Work instructions
Restate all the data word for word and omit the pictures.

Data provided

--- START ---

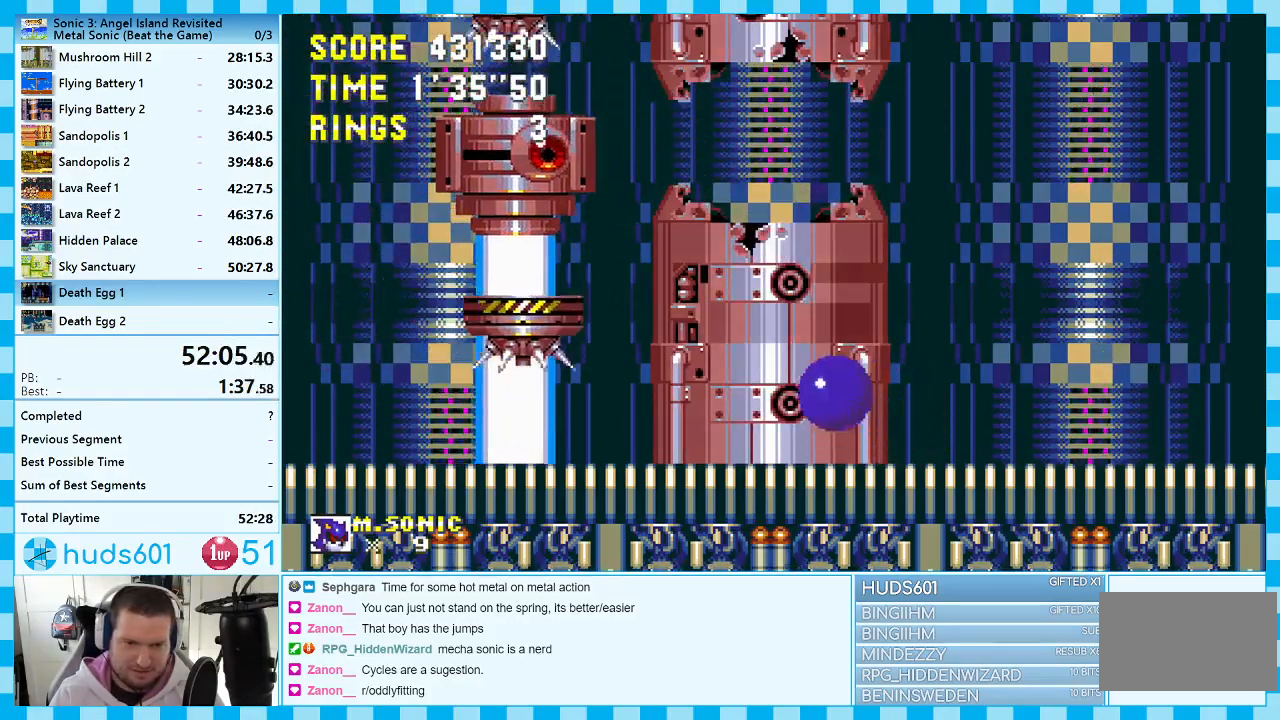
{"buttons": ["DPAD_LEFT"], "events": [[117, "A", "up"], [217, "A", "down"], [350, "A", "up"]]}
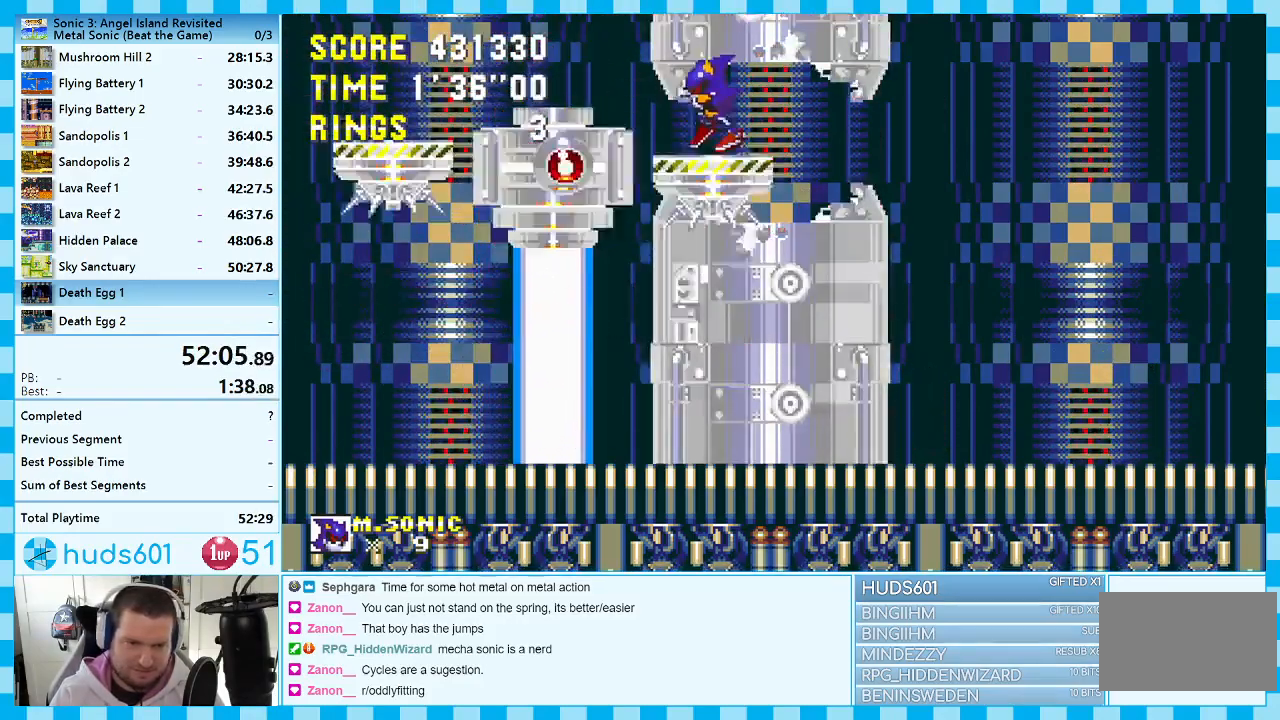
{"buttons": ["DPAD_RIGHT"], "events": [[50, "DPAD_LEFT", "up"], [383, "DPAD_RIGHT", "down"]]}
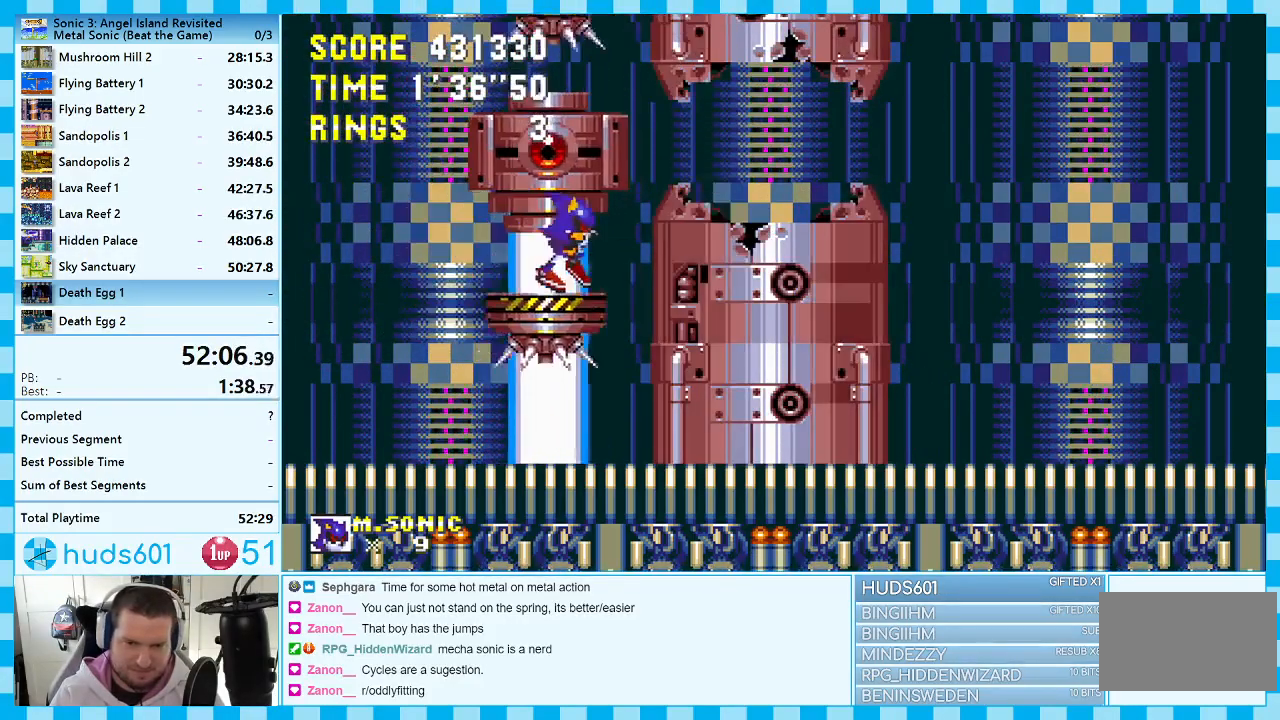
{"buttons": ["DPAD_RIGHT"], "events": [[167, "DPAD_RIGHT", "up"], [267, "DPAD_LEFT", "down"], [433, "DPAD_LEFT", "up"], [500, "DPAD_RIGHT", "down"]]}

--- END ---

Task response
{"buttons": ["DPAD_LEFT"], "events": [[117, "A", "up"], [217, "A", "down"], [350, "A", "up"]]}
{"buttons": ["DPAD_RIGHT"], "events": [[50, "DPAD_LEFT", "up"], [383, "DPAD_RIGHT", "down"]]}
{"buttons": ["DPAD_RIGHT"], "events": [[167, "DPAD_RIGHT", "up"], [267, "DPAD_LEFT", "down"], [433, "DPAD_LEFT", "up"], [500, "DPAD_RIGHT", "down"]]}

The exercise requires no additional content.